=== Page text ===
A plane can be described using a point on the plane and a normal vector perpendicular to it.

$$A(x-x_0)+B(y-y_0)+C(z-z_0)=0$$

Plane From Point and Normal

Find the plane through $(1,2,3)$ with normal vector $\langle 2,-1,4\rangle$.

$$2(x-1)-1(y-2)+4(z-3)=0$$
$$2x-y+4z-12=0$$

Final answer: $2x-y+4z-12=0$.

Parametric Equations of a Line in 3D — CE Board

Write the parametric equations of the line passing through $P(2,\,-1,\,3)$ with direction vector $\vec{d} = \langle 1,\,4,\,-2\rangle$.

A line in 3D through point $(x_0,y_0,z_0)$ with direction $\langle a,b,c\rangle$ is given by:

$$x = x_0 + at,\quad y = y_0 + bt,\quad z = z_0 + ct$$

Substituting:

$$x = 2 + t$$
$$y = -1 + 4t$$
$$z = 3 - 2t$$

These describe every point on the line as $t$ varies over all real numbers.

=== Provided records ===
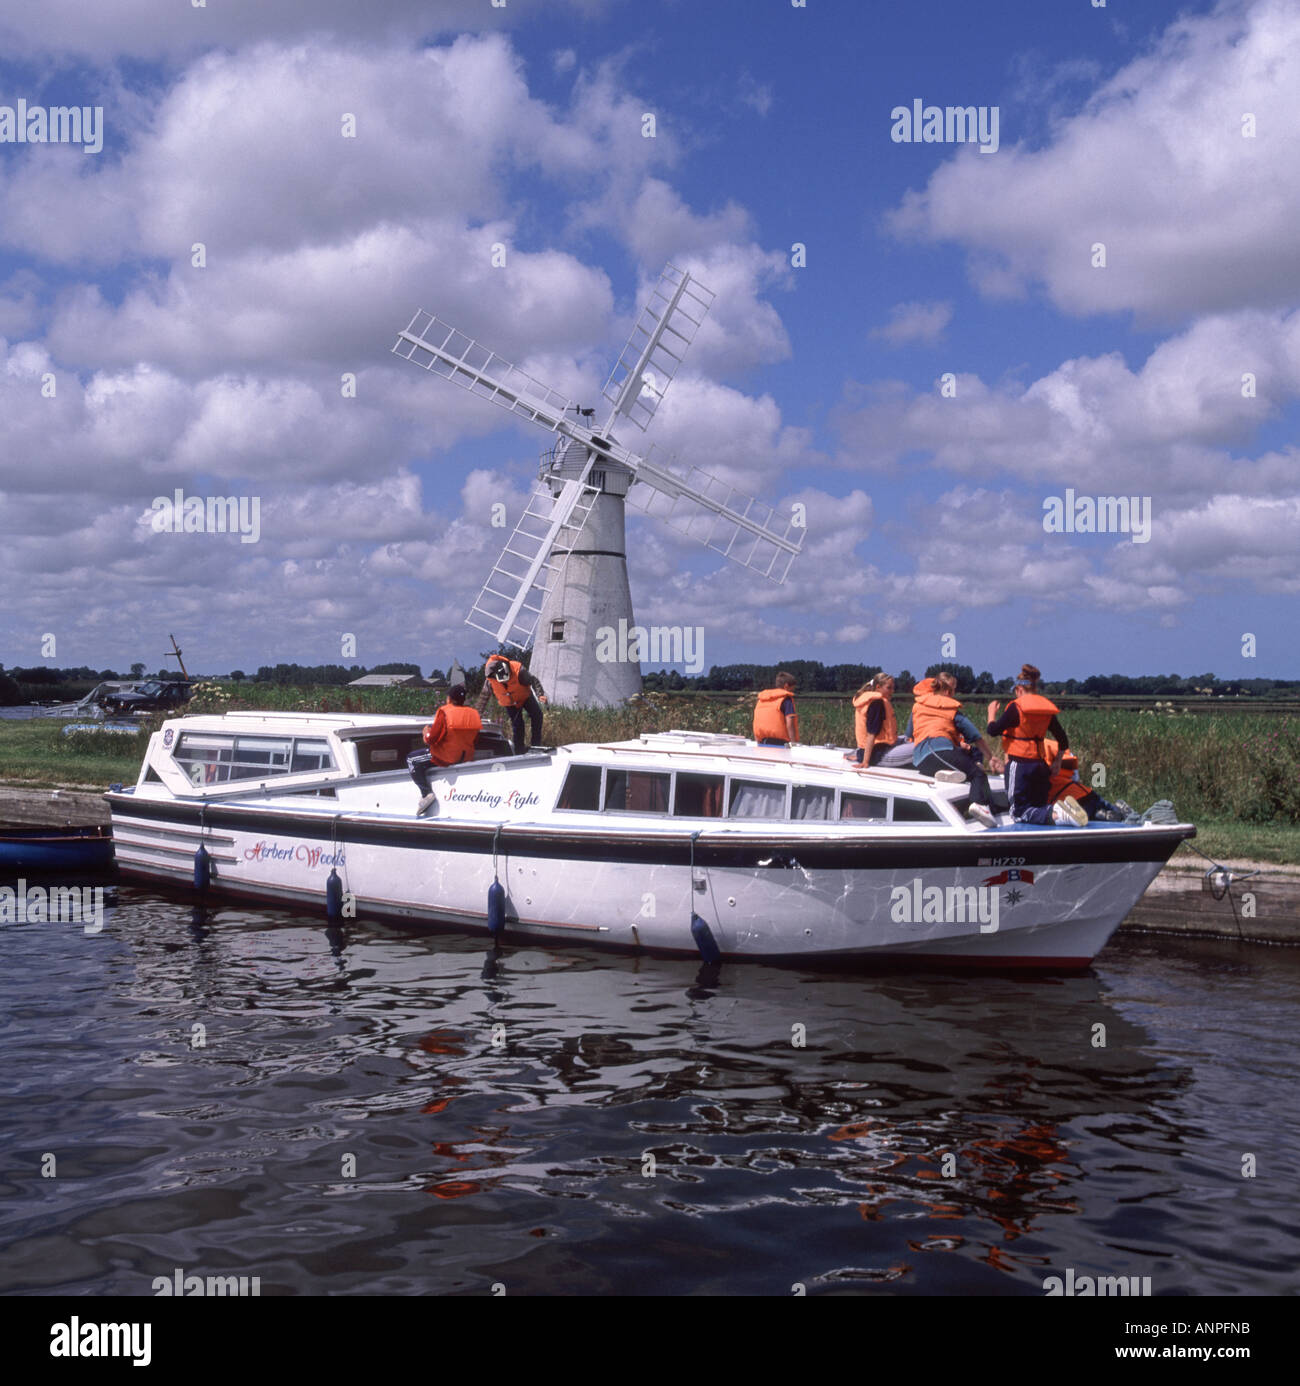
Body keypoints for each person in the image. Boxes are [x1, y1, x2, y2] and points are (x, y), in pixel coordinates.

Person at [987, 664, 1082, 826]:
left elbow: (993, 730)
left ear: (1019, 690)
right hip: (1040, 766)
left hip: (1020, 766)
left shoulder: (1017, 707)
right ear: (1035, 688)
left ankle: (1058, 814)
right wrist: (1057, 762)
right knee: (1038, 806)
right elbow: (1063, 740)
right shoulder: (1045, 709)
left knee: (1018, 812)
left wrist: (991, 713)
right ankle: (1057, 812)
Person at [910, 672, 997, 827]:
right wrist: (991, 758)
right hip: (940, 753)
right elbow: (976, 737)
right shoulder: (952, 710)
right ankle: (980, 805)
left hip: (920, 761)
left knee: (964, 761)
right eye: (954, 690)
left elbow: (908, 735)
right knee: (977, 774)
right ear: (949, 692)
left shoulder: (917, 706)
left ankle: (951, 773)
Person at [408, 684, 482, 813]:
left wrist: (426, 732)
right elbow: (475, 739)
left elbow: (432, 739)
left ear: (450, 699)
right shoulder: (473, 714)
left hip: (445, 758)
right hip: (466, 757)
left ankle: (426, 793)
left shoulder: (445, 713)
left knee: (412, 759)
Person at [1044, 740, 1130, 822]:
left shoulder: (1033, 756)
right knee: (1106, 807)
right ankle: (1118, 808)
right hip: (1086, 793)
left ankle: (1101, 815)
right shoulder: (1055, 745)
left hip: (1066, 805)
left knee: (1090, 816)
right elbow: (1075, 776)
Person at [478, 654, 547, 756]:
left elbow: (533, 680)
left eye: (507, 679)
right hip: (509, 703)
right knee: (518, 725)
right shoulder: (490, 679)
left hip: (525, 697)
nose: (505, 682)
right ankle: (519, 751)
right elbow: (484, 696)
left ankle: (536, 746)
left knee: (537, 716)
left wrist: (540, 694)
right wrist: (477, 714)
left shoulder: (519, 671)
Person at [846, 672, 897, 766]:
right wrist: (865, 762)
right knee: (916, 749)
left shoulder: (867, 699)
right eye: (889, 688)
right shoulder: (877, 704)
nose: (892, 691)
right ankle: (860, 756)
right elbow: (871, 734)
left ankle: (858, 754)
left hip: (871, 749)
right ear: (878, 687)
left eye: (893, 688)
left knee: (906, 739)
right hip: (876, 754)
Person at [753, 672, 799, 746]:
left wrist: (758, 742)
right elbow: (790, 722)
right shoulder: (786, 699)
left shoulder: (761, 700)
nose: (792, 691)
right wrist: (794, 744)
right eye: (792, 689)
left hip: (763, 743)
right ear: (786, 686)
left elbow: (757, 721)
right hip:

=== Brief A ===
According to the page text on planes and lines, what is the final equation of the plane through (1, 2, 3) with normal vector ⟨2, −1, 4⟩?
=== Brief B ===
Carry the page text on planes and lines forward from its last sentence.
The records have no connection to the text.

=== Task result A ===
2x − y + 4z − 12 = 0

=== Task result B ===
Plane Through Three Points — CE Board

Find the equation of the plane through the points $P_1(1,0,0)$, $P_2(0,2,0)$, and $P_3(0,0,3)$.

Form two vectors lying in the plane:

$$\vec{P_1P_2} = \langle -1,2,0\rangle,\qquad \vec{P_1P_3} = \langle -1,0,3\rangle$$

Find the normal via cross product:

$$\vec{n} = \vec{P_1P_2}\times\vec{P_1P_3} = \begin{vmatrix}\vec{i}&\vec{j}&\vec{k}\\-1&2&0\\-1&0&3\end{vmatrix} = \langle 6,\,3,\,2\rangle$$

Plane equation using point $P_1(1,0,0)$:

$$6(x-1)+3(y-0)+2(z-0)=0$$
$$\boxed{6x + 3y + 2z = 6}$$

Tip: Alternatively, use intercept form $\dfrac{x}{1}+\dfrac{y}{2}+\dfrac{z}{3}=1$ and multiply through by 6.

Problem: Parametric Line Through Two Points

Find parametric equations for the line through A(1, 2, 3) and B(4, 0, 5).

$$\vec d=B-A=\langle3,-2,2\rangle$$

Answer: $x=1+3t,\ y=2-2t,\ z=3+2t$.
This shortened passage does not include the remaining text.